I've to write a function (column_means), that calculates the mean of each column from Dataframe and give me a list of means at the end. I'm not allowed to use the mean function .mean(), so I'm implementing the general formula of the mean: sum(x_i)/Number of elements.
This is my code:
df = pd.DataFrame({'a':[1,2,3], 'b': [4,5,6]})
def column_means(df):
means = []
for i,n in zip(df.columns, df.shape[0]):
means [n] = sum(df[i])/ df.shape[0]
return means
It doesn't work as intended. could you please help me and tell me, what are my mistakes?
Thank you in advance.
CodePudding user response:
You are iterating over int in zip function, as df.shape[0]
is returning single integer and not an iterable datatype.
So you can simply do as following:
def column_means(df):
means = []
for i in df.columns:
means.append(sum(df[i]) / df.shape[0])
return means
And if you want mean to be just an integer instead of float, you can just do sum(df[i]) // df.shape[0]

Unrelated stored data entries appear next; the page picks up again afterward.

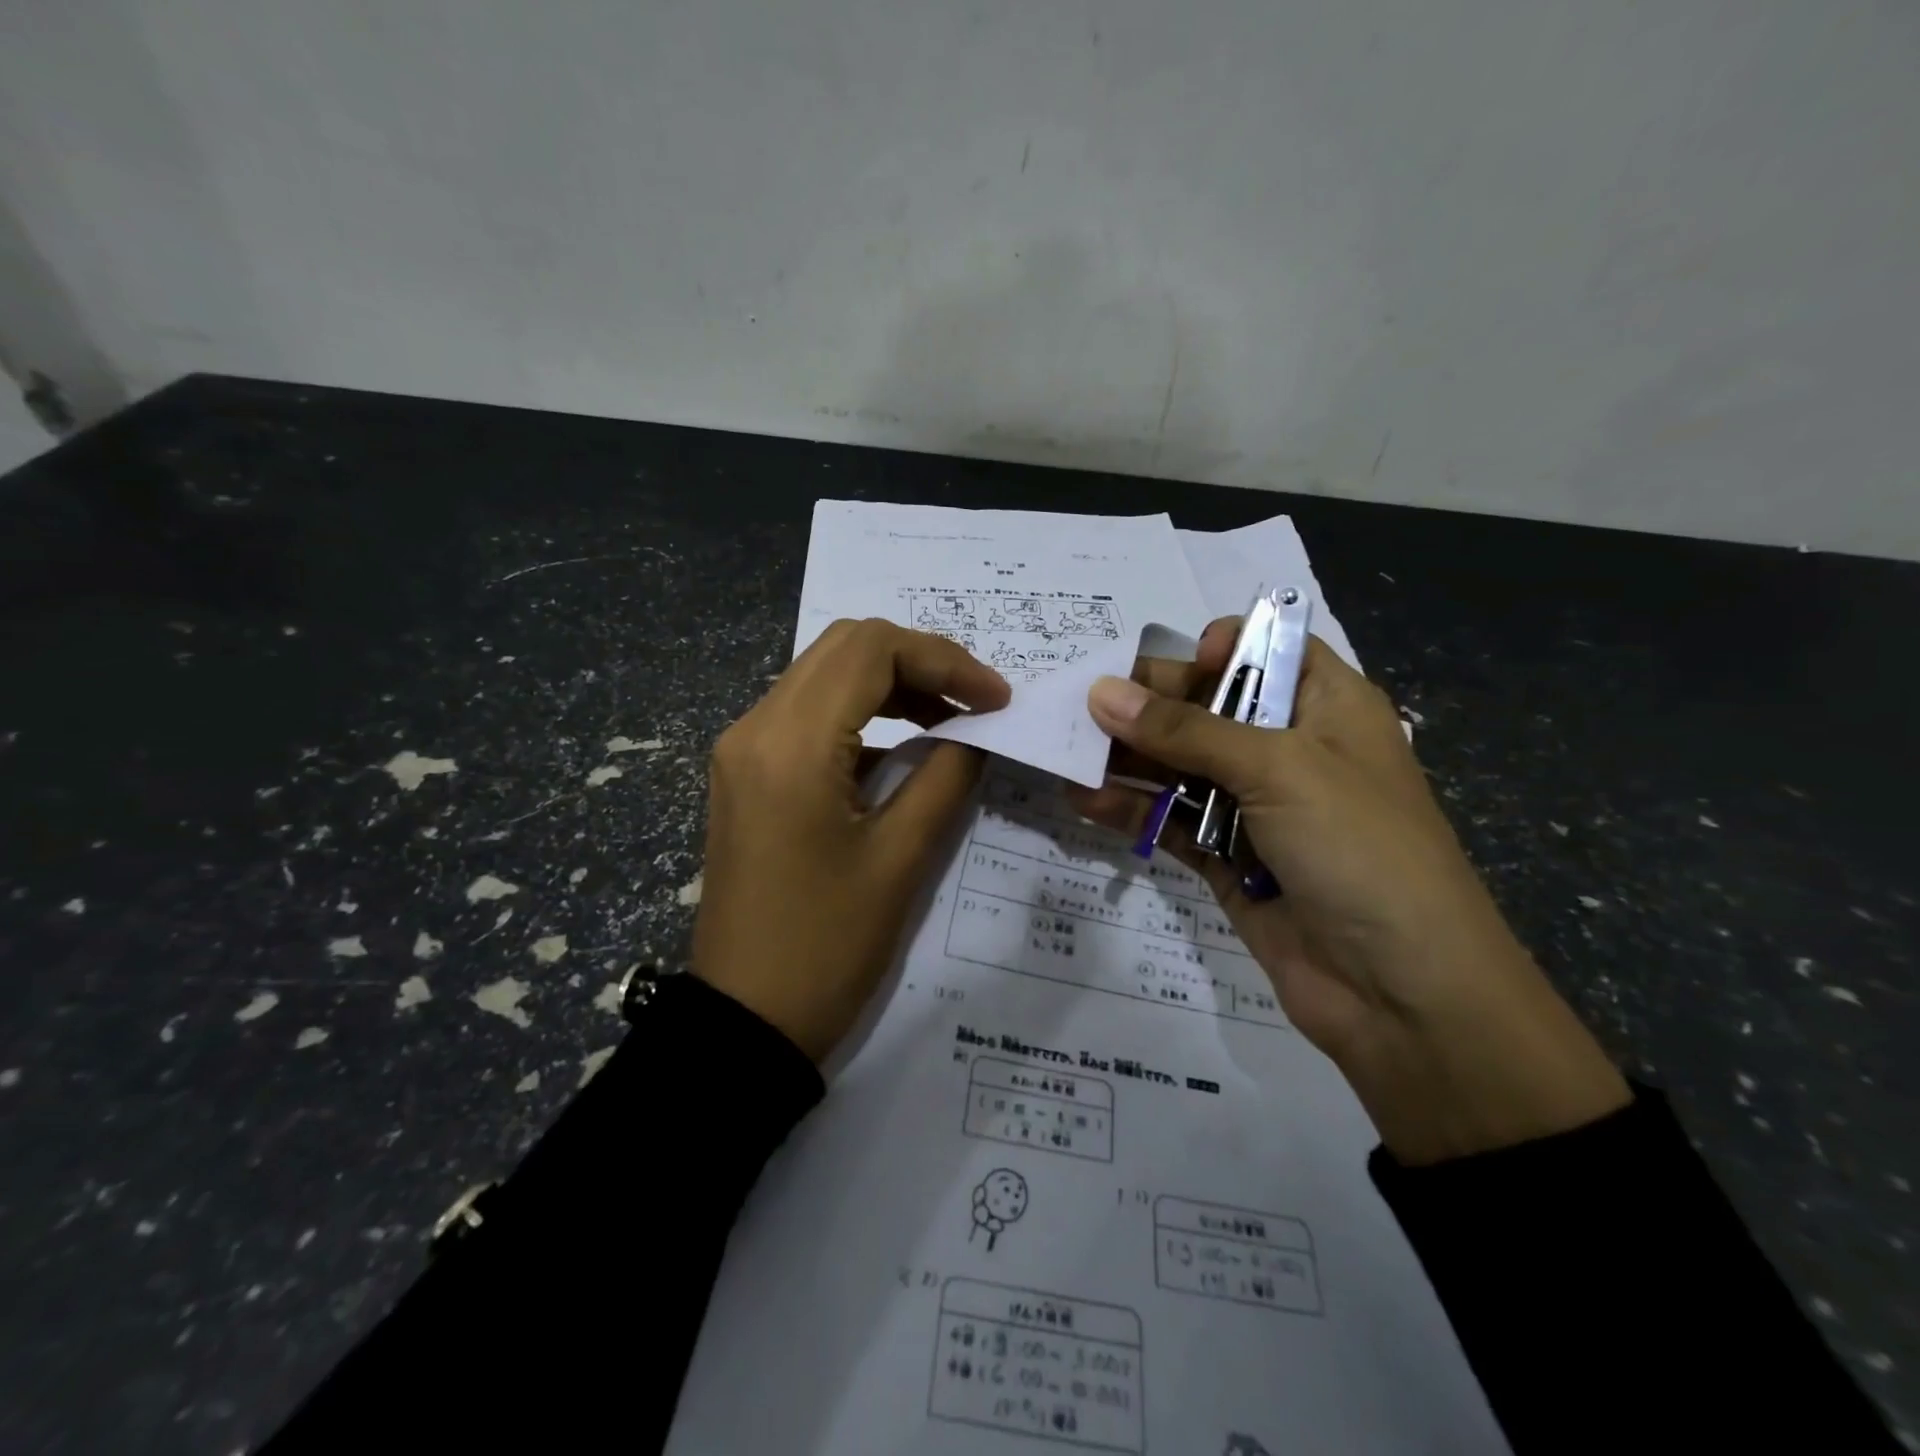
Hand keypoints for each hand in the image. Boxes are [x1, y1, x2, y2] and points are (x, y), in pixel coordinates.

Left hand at [693, 619, 1009, 1062]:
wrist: (745, 1021)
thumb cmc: (827, 946)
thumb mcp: (902, 859)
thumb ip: (947, 776)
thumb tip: (977, 732)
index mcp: (792, 743)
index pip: (873, 650)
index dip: (946, 660)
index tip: (998, 699)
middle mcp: (756, 727)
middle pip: (845, 647)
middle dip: (920, 662)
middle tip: (975, 703)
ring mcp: (742, 748)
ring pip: (824, 674)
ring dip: (890, 683)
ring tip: (949, 721)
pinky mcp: (745, 773)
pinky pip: (807, 713)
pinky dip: (861, 712)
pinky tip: (902, 747)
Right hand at [1072, 621, 1628, 1163]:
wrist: (1402, 993)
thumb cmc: (1358, 847)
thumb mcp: (1278, 769)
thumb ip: (1185, 731)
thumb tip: (1100, 693)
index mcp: (1327, 707)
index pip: (1267, 650)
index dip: (1217, 648)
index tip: (1169, 665)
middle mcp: (1290, 749)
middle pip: (1209, 708)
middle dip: (1148, 705)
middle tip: (1081, 705)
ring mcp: (1257, 808)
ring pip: (1181, 767)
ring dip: (1128, 759)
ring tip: (1066, 750)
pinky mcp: (1228, 859)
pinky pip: (1172, 822)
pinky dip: (1132, 811)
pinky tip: (1084, 800)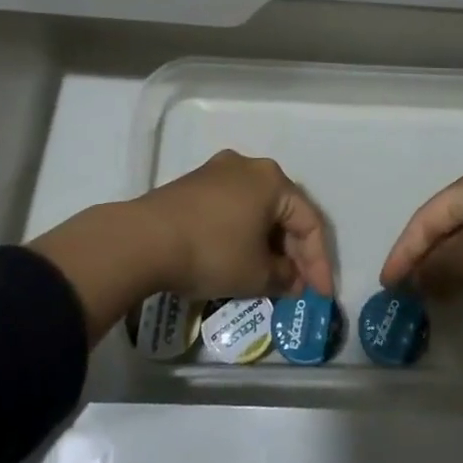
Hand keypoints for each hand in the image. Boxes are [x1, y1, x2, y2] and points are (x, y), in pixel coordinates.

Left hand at [138, 150, 333, 301]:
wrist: (143, 240)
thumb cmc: (212, 251)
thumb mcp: (256, 274)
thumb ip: (284, 277)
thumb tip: (292, 280)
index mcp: (272, 180)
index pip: (309, 222)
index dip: (318, 262)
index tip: (319, 295)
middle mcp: (248, 166)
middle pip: (282, 212)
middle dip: (292, 252)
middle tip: (296, 286)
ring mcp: (217, 172)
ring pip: (255, 210)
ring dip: (266, 244)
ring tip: (268, 276)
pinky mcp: (192, 185)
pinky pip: (231, 209)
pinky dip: (241, 234)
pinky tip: (238, 259)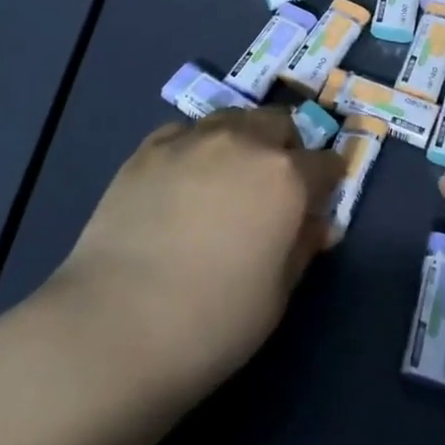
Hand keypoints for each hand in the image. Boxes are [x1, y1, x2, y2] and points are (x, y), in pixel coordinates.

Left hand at [45, 108, 343, 400]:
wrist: (116, 325)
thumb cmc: (213, 322)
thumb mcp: (277, 294)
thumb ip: (302, 246)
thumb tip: (316, 223)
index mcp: (286, 177)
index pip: (325, 162)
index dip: (329, 179)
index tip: (322, 196)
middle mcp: (245, 142)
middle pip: (279, 123)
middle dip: (286, 146)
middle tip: (274, 182)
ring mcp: (194, 139)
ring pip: (233, 119)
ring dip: (243, 138)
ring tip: (228, 174)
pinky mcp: (150, 148)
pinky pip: (187, 132)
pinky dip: (197, 147)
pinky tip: (183, 178)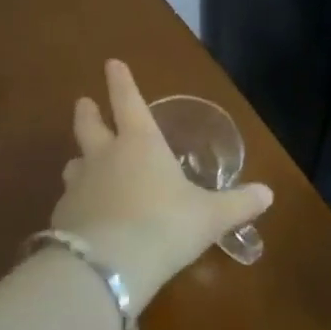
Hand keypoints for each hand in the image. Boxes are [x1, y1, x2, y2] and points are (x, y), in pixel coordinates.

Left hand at [51, 60, 272, 305]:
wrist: (108, 266)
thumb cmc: (166, 226)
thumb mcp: (210, 216)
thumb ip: (238, 203)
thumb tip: (268, 194)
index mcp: (140, 144)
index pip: (128, 102)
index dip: (121, 81)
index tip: (111, 63)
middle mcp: (104, 157)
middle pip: (88, 125)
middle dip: (87, 112)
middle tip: (83, 102)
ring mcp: (79, 186)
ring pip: (74, 163)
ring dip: (79, 159)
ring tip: (80, 162)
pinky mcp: (62, 217)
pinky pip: (70, 202)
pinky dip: (77, 203)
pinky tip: (83, 217)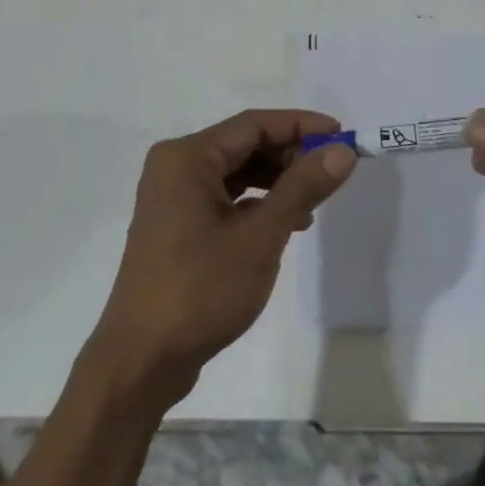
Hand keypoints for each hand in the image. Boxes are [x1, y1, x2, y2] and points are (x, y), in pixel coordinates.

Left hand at [88, 110, 356, 409]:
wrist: (141, 360)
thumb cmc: (201, 289)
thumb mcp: (261, 236)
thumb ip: (302, 187)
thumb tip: (343, 150)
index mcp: (187, 157)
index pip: (254, 124)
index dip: (301, 125)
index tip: (343, 135)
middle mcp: (175, 167)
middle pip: (244, 145)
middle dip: (290, 155)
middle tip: (331, 172)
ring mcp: (172, 198)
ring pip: (236, 173)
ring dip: (276, 181)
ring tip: (313, 203)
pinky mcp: (176, 226)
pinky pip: (224, 198)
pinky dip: (256, 204)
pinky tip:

I hope this answers your question.
CodePudding user response:
Do you want the mean of each column? You have to be careful if they don't have the exact same length:
import pandas as pd
df = pd.DataFrame({'a':[1,2,3], 'b': [4,5,6]})
def column_means(df):
means = []
for i,n in enumerate(df.columns):
means.append(sum(df[n])/len(df[n]))
return means
print(column_means(df))
You can also use the mean method of pd DataFrame
df.mean()
CodePudding user response:
change the first df.shape[0]
to df.index
and the assignment line.
def column_means(df):
means = []
for i,n in zip(df.columns, df.index):
means.append(sum(df[i])/ df.shape[0])
return means
CodePudding user response:
If the only thing you're not allowed to use is the df.mean()
function, then you could do:
def column_means(df):
return df.sum(axis=0).div(df.shape[0]).to_list()
Sum over the columns, divide the result by the number of rows, and convert it to a list.